L’eredità cristiana dell’Italia offre validi orientamenti etici per la ricerca di un modello sociale che risponda adeguatamente alle esigenze di un’economia globalizzata e dei cambiamenti demografici, assicurando la crescita e lo sviluppo, la protezione della famiglia, l’uguaglianza delle opportunità per l’istruzione dei giovani e l’assistenza ai poveri. Il patrimonio cristiano può davvero contribuire in modo decisivo alla sconfitta di una cultura, largamente diffusa, che relega alla sfera privata e soggettiva la manifestazione delle proprie convinzioni religiose.
“Mentre incoraggiamo i cattolici impegnati in politica ad essere sempre coerenti con la fede che include ed eleva ogni istanza e valore veramente umani, vorrei che questa stagione contribuisse a far sorgere una generazione nuova di italiani e di cattolici che, pur nel travaglio della cultura odierna e attrezzandosi a stare sensatamente dentro ad essa, sentono la cosa pubblica come importante e alta, in quanto capace di segnare il destino di tutti, e per essa sono disposti a dare il meglio dei loro pensieri, dei loro progetti, dei loro giorni. Italiani e credenti che avvertono la responsabilità davanti a Dio come decisiva per l’agire politico” (Prolusione Card. Bagnasco al Consiglio Permanente CEI, gennaio 2010).
“L’importante è che i cattolici ci siano, siano sempre di più e siano sempre più preparati perché hanno un patrimonio grande da o rire a tutti per il bene comune” (Cardinal Bagnasco in occasione del Sinodo dei vescovi, 7 ottobre 2012).
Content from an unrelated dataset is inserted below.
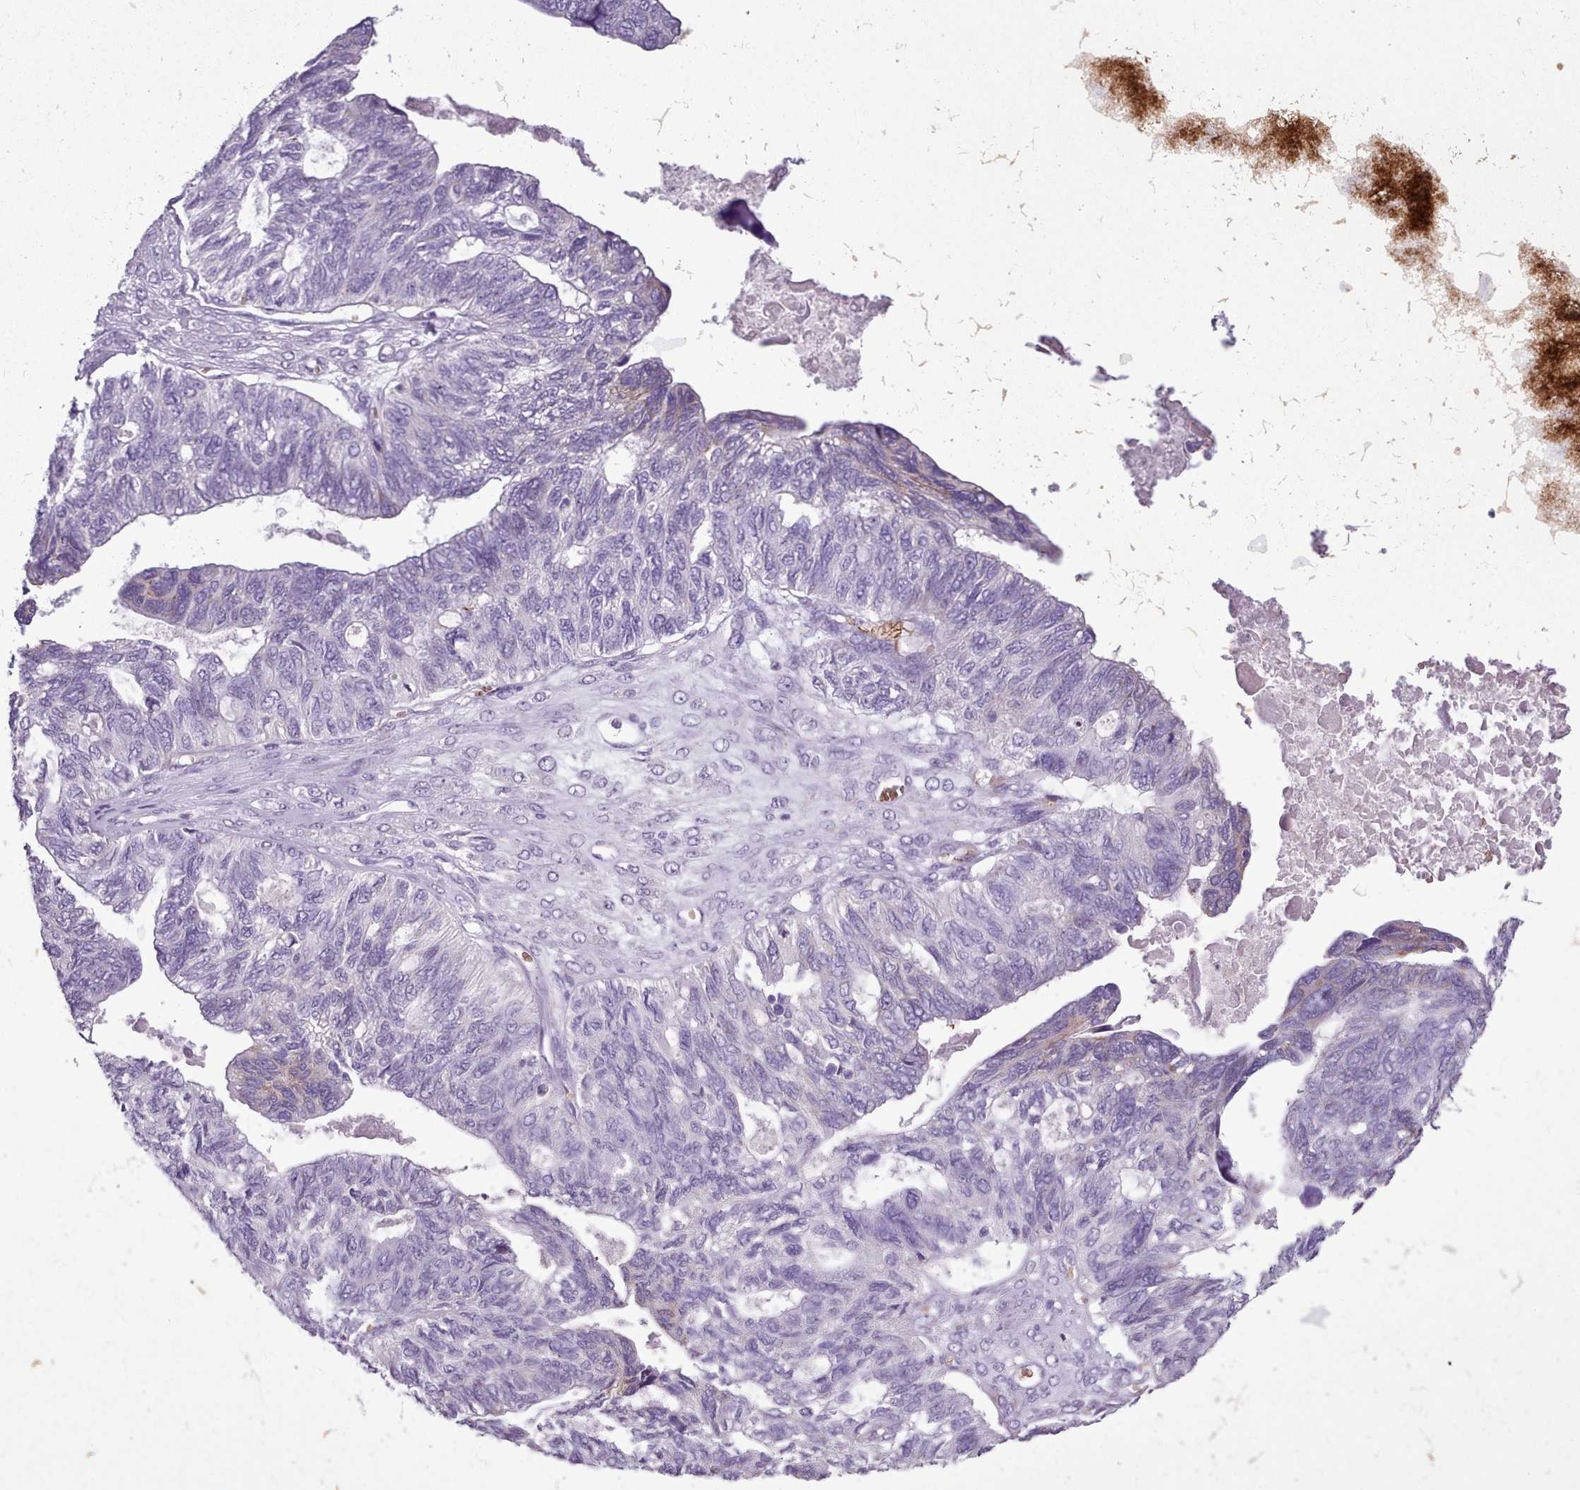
{"staining": {"intensity": "negative", "quantity": "none", "location": "none"}, "tissue": "ovarian cancer", "cell_type": "Tumor cells", "image_type": "cancer", "snomed": [{"axis": "morphology", "description": "Cystadenocarcinoma, serous, NOS"}, {"axis": "topography", "description": "Ovary"}], "caption": "DAB (3,3'-diaminobenzidine) immunohistochemical staining of human ovarian serous cystadenocarcinoma shows no significant staining in tumor cells.", "gene": "AK4", "patient": {"sex": "female", "age": 79}}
Con la Scuola di Formazione Politica (SFP) il Movimento PER vuole contribuire alla sconfitta di una cultura, largamente diffusa, che relega alla sfera privata e soggettiva la manifestazione delle proprie convinzioni religiose, nella convinzione che per farlo bisogna investire nella formazione. Il cuore della formazione politica che la SFP intende mettere in atto sta nel coniugare strettamente l’etica sociale con l’etica della vita, nell’“attrezzarsi culturalmente”, per contribuire a formare una cittadinanza consapevole e una classe dirigente politica competente, autorevole e responsabile. Vogliamo, in sintesi, dare il nostro contributo, affinché il “sogno di una nuova generazione di politici cattolici” diventi presto realtà.